─── SUPPLIED MATERIAL ───
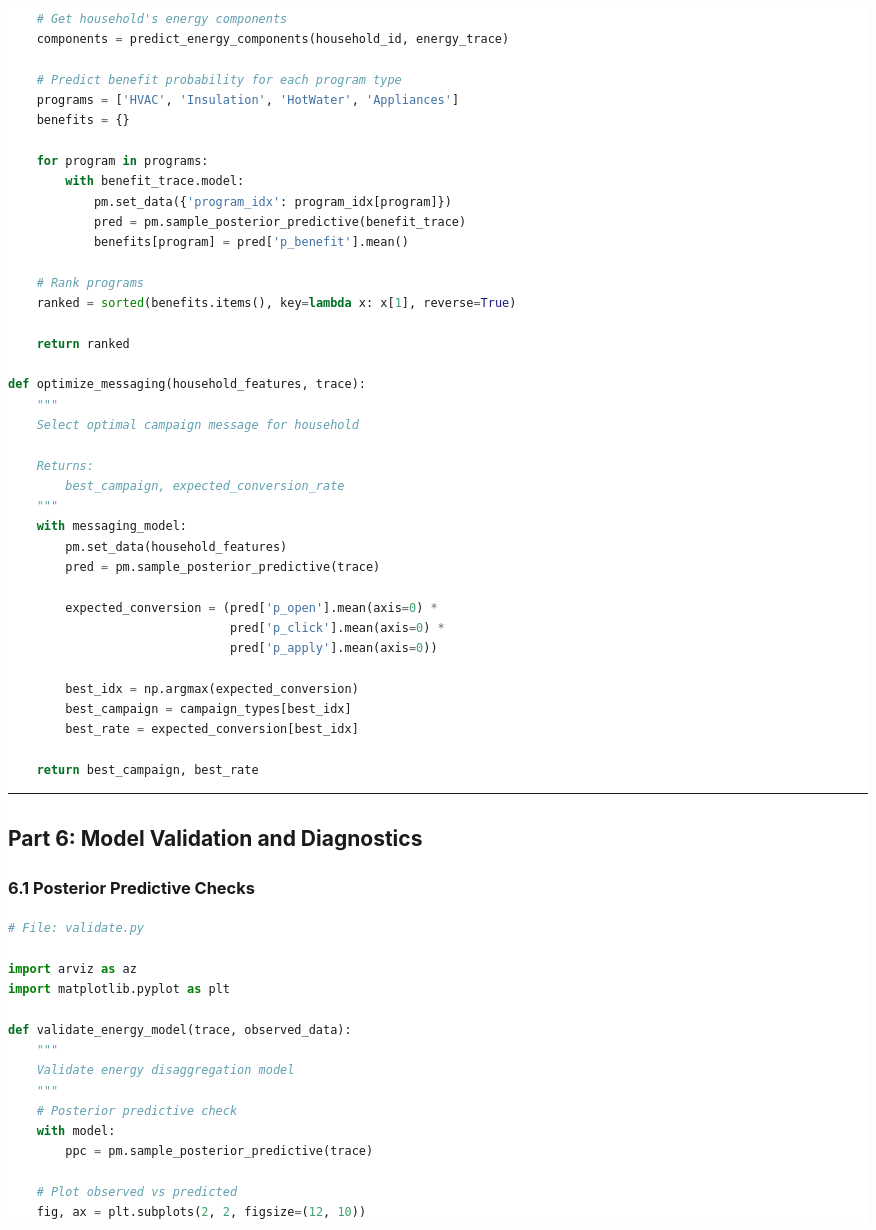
 ```python
    # Get household's energy components
    components = predict_energy_components(household_id, energy_trace)

    # Predict benefit probability for each program type
    programs = ['HVAC', 'Insulation', 'HotWater', 'Appliances']
    benefits = {}

    for program in programs:
        with benefit_trace.model:
            pm.set_data({'program_idx': program_idx[program]})
            pred = pm.sample_posterior_predictive(benefit_trace)
            benefits[program] = pred['p_benefit'].mean()

    # Rank programs
    ranked = sorted(benefits.items(), key=lambda x: x[1], reverse=True)

    return ranked

def optimize_messaging(household_features, trace):
    """
    Select optimal campaign message for household

    Returns:
        best_campaign, expected_conversion_rate
    """
    with messaging_model:
        pm.set_data(household_features)
        pred = pm.sample_posterior_predictive(trace)

        expected_conversion = (pred['p_open'].mean(axis=0) *
                               pred['p_click'].mean(axis=0) *
                               pred['p_apply'].mean(axis=0))

        best_idx = np.argmax(expected_conversion)
        best_campaign = campaign_types[best_idx]
        best_rate = expected_conversion[best_idx]

    return best_campaign, best_rate
```

---

## Part 6: Model Validation and Diagnostics

### 6.1 Posterior Predictive Checks

```python
# File: validate.py

import arviz as az
import matplotlib.pyplot as plt

def validate_energy_model(trace, observed_data):
    """
    Validate energy disaggregation model
    """
    # Posterior predictive check
    with model:
        ppc = pm.sample_posterior_predictive(trace)

    # Plot observed vs predicted
    fig, ax = plt.subplots(2, 2, figsize=(12, 10))

```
───
_WHAT TO DO_
Keep the pictures out and write out the records exactly.

_RESPONSE FOR THIS EXERCISE_
 ```python
    # Get household's energy components
    components = predict_energy_components(household_id, energy_trace)

    # Predict benefit probability for each program type
    programs = ['HVAC', 'Insulation', 'HotWater', 'Appliances']
    benefits = {}

    for program in programs:
        with benefit_trace.model:
            pm.set_data({'program_idx': program_idx[program]})
            pred = pm.sample_posterior_predictive(benefit_trace)
            benefits[program] = pred['p_benefit'].mean()

    # Rank programs
    ranked = sorted(benefits.items(), key=lambda x: x[1], reverse=True)

    return ranked

def optimize_messaging(household_features, trace):
    """
    Select optimal campaign message for household

    Returns:
        best_campaign, expected_conversion_rate
    """
    with messaging_model:
        pm.set_data(household_features)
        pred = pm.sample_posterior_predictive(trace)

        expected_conversion = (pred['p_open'].mean(axis=0) *
                               pred['p_click'].mean(axis=0) *
                               pred['p_apply'].mean(axis=0))

        best_idx = np.argmax(expected_conversion)
        best_campaign = campaign_types[best_idx]
        best_rate = expected_conversion[best_idx]

    return best_campaign, best_rate
```

---

## Part 6: Model Validation and Diagnostics

### 6.1 Posterior Predictive Checks

```python
# File: validate.py

import arviz as az
import matplotlib.pyplot as plt

def validate_energy_model(trace, observed_data):
    """
    Validate energy disaggregation model
    """
    # Posterior predictive check
    with model:
        ppc = pm.sample_posterior_predictive(trace)

    # Plot observed vs predicted
    fig, ax = plt.subplots(2, 2, figsize=(12, 10))

```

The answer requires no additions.